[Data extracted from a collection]
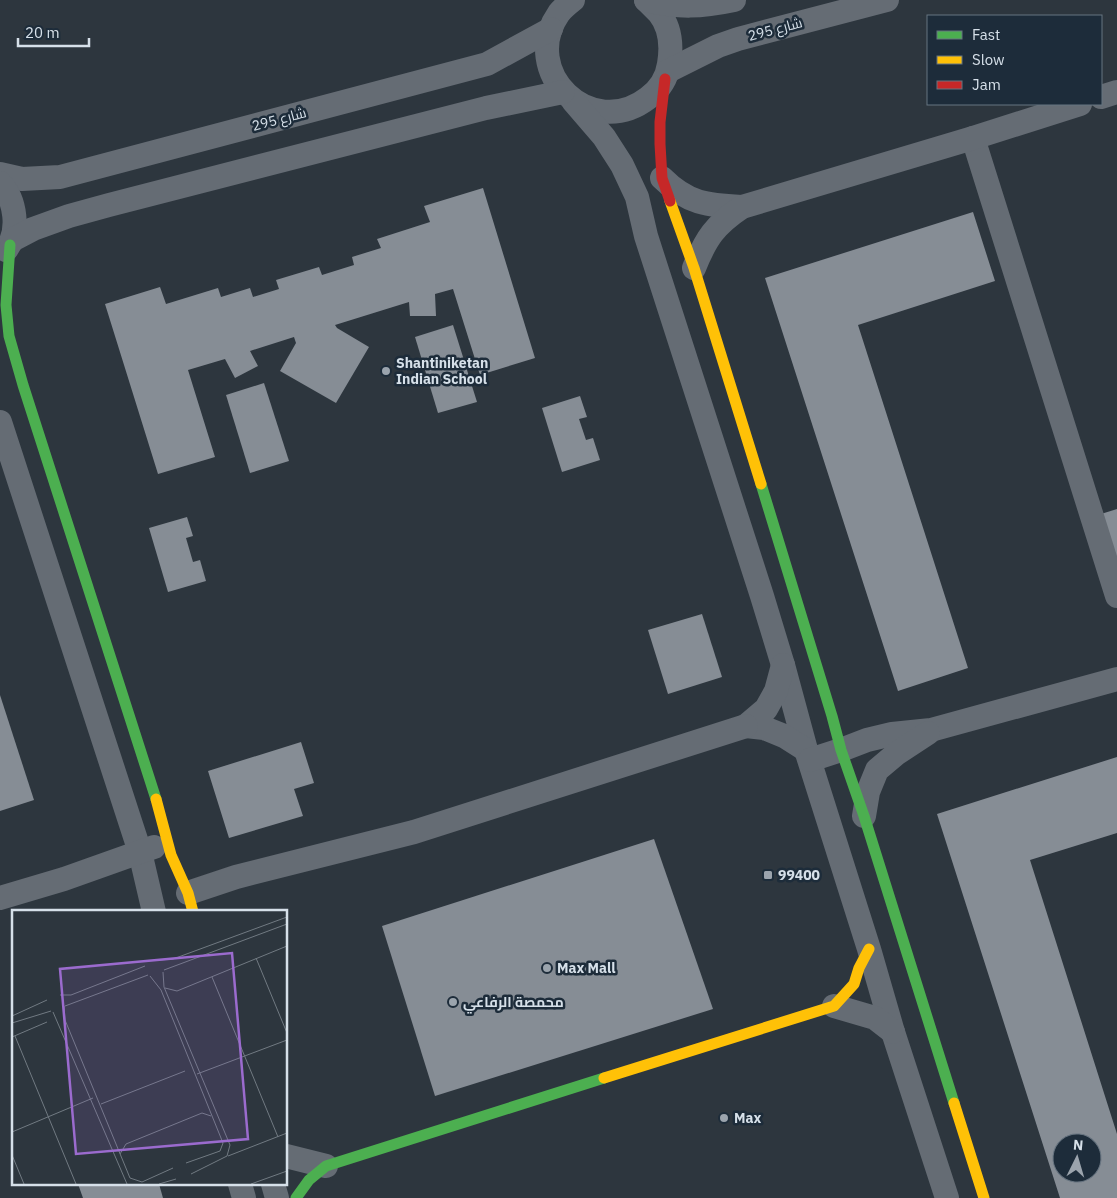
<svg xmlns="http://www.w3.org/2000/svg" width="1117" height="1198" font-family="'IBM Plex Sans',Cairo,sans-serif">
	<style>
		.building { fill: #868d95; fill-rule: evenodd }
		.lines { fill: none; stroke-linecap: round; stroke-linejoin: round }
		.street { stroke: #656c74; stroke-width: 24 }
		.fast { stroke: #4caf50; stroke-width: 11 }
		.slow { stroke: #ffc107; stroke-width: 11 }
		.jam { stroke: #c62828; stroke-width: 11 }
		.poi-dot { fill: #9ba4ad; stroke: #1d2c3a; stroke-width: 2 }
		.labels { text-anchor: middle; stroke-width: 5; stroke-linejoin: round; paint-order: stroke }
		.street-label { font-size: 14px; fill: #d6e0e9; stroke: #1d2c3a }
		.poi-label { font-size: 14px; font-weight: bold; fill: #d6e0e9; stroke: #1d2c3a; text-anchor: start }
		.inset-road { fill: none; stroke: #717a82; stroke-width: 1 }
		.view { fill: #9b6bce; fill-opacity: 0.15; stroke: #9b6bce; stroke-width: 2.5 }
		.inset-edge { fill: none; stroke: #d6e0e9; stroke-width: 2.5 }
	</style>
	<rect width="100%" height="100%" fill="#2d363e"/>
	<!-- building -->
	<g class="building">
		<path d="M 483,188 L 535,358 L 480,375 L 453,289 L 435,294 L 436,316 L 410,316 L 409,302 L 335,325 L 337,328 L 369,347 L 336,403 L 280,371 L 296,343 L 294,337 L 250,351 L 258,366 L 235,378 L 225,359 L 188,370 L 215,457 L 158,474 L 105,304 L 160,287 L 166,304 L 218,288 L 221,297 L 250,288 L 253,297 L 279,289 L 276,280 L 319,267 L 322,275 L 354,265 L 352,257 L 381,248 L 377,239 L 430,222 L 424,206 Z"/>
		<path d="M 973,212 L 995,281 L 858,325 L 968,668 L 898,691 L 765,278 Z"/>
		<path d="M 453,325 L 477,402 L 438,413 L 415,337 Z"/>
		<path d="M 264,383 L 289,461 L 250,473 L 226,395 Z"/>
		<path d="M 580,396 L 587,417 L 579,419 L 586,440 L 593,438 L 600,460 L 562,472 L 542,408 Z"/>
		<path d="M 1117,509 L 1117,566 L 1101,514 Z"/>
		<path d="M 187,517 L 193,536 L 186,538 L 193,562 L 200,560 L 206,581 L 168,592 L 149,528 Z"/>
		<path d="M 702,614 L 722,677 L 668,694 L 648,630 Z"/>
		<path d="M 0,695 L 34,800 L 0,811 Z"/>
		<path d="M 301,742 L 314,783 L 294,789 L 303,816 L 229,838 L 208,771 Z"/>
		<path d="M 1117,757 L 1117,833 L 1030,860 L 1117,1134 L 1117,1198 L 1060,1198 L 937,814 ZM 1062,1143 L 1092,1143 L 1092,1173 L 1062,1173 Z"/>
		<path d="M 654,839 L 713,1009 L 435,1096 L 382,926 Z"/>
		<path d="M 78,1184 L 159,1184 L 163,1198 L 83,1198 Z"/>
	</g>
	<g class="lines">
		<!-- street -->
		<g class="street">
			<path d="M 573,0 C 568,4 563,8 559,13 C 518,72 591,142 648,98 C 659,90 667,78 669,64 C 672,46 671,28 659,13 C 655,9 650,4 646,0"/>
			<path d="M 646,0 C 679,8 701,7 734,0"/>
			<path d="M 668,71 L 718,46 L 738,39 L 887,0"/>
			<path d="M 1101,97 L 1117,92"/>
			<path d="M 573,101 L 604,137 L 622,165 L 637,197 L 646,236 L 762,596 L 783,665 L 806,750 L 869,949 L 893,1032 L 947,1198"/>
			<path d="M 973,138 L 1117,596"/>
			<path d="M 0,174 L 22,179 L 60,177 L 487,64 L 551,29"/>
			<path d="M 662,178 C 688,204 707,205 742,207"/>
			<path d="M 0,183 C 16,200 20,231 6,250"/>
			<path d="M 12,240 L 33,229 L 69,216 L 109,205 L 486,108 L 563,92"/>
			<path d="M 694,268 C 706,238 715,225 742,207 L 973,138 L 1080,104"/>
			<path d="M 0,422 L 140,852 L 154,912"/>
			<path d="M 783,665 L 776,691 L 766,709 L 746,726 L 764,728 L 784,736 L 806,750"/>
			<path d="M 810,760 L 841,750 L 867,740 L 892,734 L 931,730 L 1117,679"/>
			<path d="M 864,816 L 868,792 L 877,770 L 896,754 L 928,733"/>
			<path d="M 188,893 L 236,877 L 414,832 L 746,726"/>
			<path d="M 0,898 L 64,879 L 154,847"/>
			<path d="M 834,1006 L 875,1018 L 893,1032"/>
			<path d="M 286,1156 L 326,1166"/>
			<path d="M 240,1184 L 244,1198"/>
			<path d="M 273,1184 L 277,1198"/>
		</g>
		<!-- fast -->
		<g class="fast">
			<path d="M 10,245 L 6,305 L 9,336 L 23,385 L 156,799"/>
			<path d="M 761,484 L 832,716 L 841,750 L 864,816 L 954,1103"/>
			<path d="M 296,1198 L 309,1180 L 326,1166 L 604,1078"/>
		</g>
		<!-- slow -->
		<g class="slow">
			<path d="M 670,201 L 694,268 L 761,484"/>
			<path d="M 156,799 L 171,855 L 188,893 L 193,912"/>
			<path d="M 604,1078 L 834,1006 L 854,984 L 859,968 L 869,949"/>
			<path d="M 954,1103 L 984,1198"/>
		</g>
		<!-- jam -->
		<path class="jam" d="M 665,79 L 660,122 L 660,144 L 662,178 L 670,201"/>
	</g>
	<!-- markers -->
	<g class="poi-dot">
		<circle cx="386" cy="371" r="5"/>
		<rect x="763" y="870" width="10" height="10" rx="2.5"/>
		<circle cx="547" cy="968" r="5"/>
		<circle cx="453" cy="1002" r="5"/>
		<circle cx="724" cy="1118" r="5"/>
	</g>
	<g class="labels">
		<!-- street labels -->
		<g class="street-label">
			<text transform="translate(775 29) rotate(-15)" y="5">شارع 295</text>
			<text transform="translate(279 119) rotate(-15)" y="5">شارع 295</text>
		</g>
		<!-- poi labels -->
		<g class="poi-label">
			<text x="396" y="368">Shantiniketan<tspan x="396" dy="16">Indian School</tspan></text>
			<text x="778" y="880">99400</text>
			<text x="557" y="973">Max Mall</text>
			<text x="463" y="1007">محمصة الرفاعي</text>
			<text x="734" y="1123">Max</text>
		</g>
	</g>
	<!-- overview -->
	<g transform="translate(12 910)">
		<rect width="275" height="275" fill="#2d363e"/>
		<path class="inset-road" d="M 244,48 L 275,123M 147,50 L 161,49 L 275,7M 152,60 L 275,14M 151,62 L 152,77 L 218,235 L 215,246 L 179,264M 138,66 L 149,80 L 211,233 L 208,241 L 174,253M 200,67 L 266,227M 153,78 L 165,81 L 275,36M 48,85 L 59,85 L 133,56M 52,96 L 53,110 L 118,268 L 130,272 L 161,258M 53,96 L 136,65M 41,102 L 115,274M 0,106 L 35,90M 0,113 L 39,101M 3,126 L 64,274M 0,127 L 35,112M 185,164 L 275,130M 89,194 L 173,161M 0,222 L 81,188M 108,244 L 114,234 L 190,203 L 199,206M 0,245 L 12,274M 216,246 L 275,223M 147,274 L 164,269M 239,274 L 275,261"/>
		<path class="view" d="M 220,43 L 236,229 L 64,244 L 48,59 Z"/>
		<rect width="275" height="275" class="inset-edge"/>
	</g>
	<!-- legend -->
	<rect x="927" y="15" width="175" height="90" fill="#1d2c3a" stroke="#677480"/>
	<rect x="937" y="31" width="25" height="8" fill="#4caf50" stroke="#677480"/>
	<text x="972" y="40" font-size="15" fill="#d6e0e9">Fast</text>
	<rect x="937" y="56" width="25" height="8" fill="#ffc107" stroke="#677480"/>
	<text x="972" y="65" font-size="15" fill="#d6e0e9">Slow</text>
	<rect x="937" y="81" width="25" height="8" fill="#c62828" stroke="#677480"/>
	<text x="972" y="90" font-size="15" fill="#d6e0e9">Jam</text>
	<!-- north arrow -->
	<g transform="translate(1077 1158) rotate(5)"><circle r="24" fill="#1d2c3a" stroke="#677480"/>
	<path d="M0-4L9 19L0 12L-9 19Z" fill="#9ba4ad"/>
	<text y="-8" font-size="14" font-weight="bold" text-anchor="middle" fill="#d6e0e9">N</text>
	</g>
	<!-- scale -->
	<path d="M18 38v8h71v-8" fill="none" stroke="#d6e0e9" stroke-width="2.5"/>
	<text x="25" y="38" font-size="15" fill="#d6e0e9" stroke="#1d2c3a" stroke-width="4" paint-order="stroke">20 m</text>
</svg>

# [Exercise goal]
Report how many lines in the records hold the word "translate", giving the number and nothing else.

# [Exercise answer]
4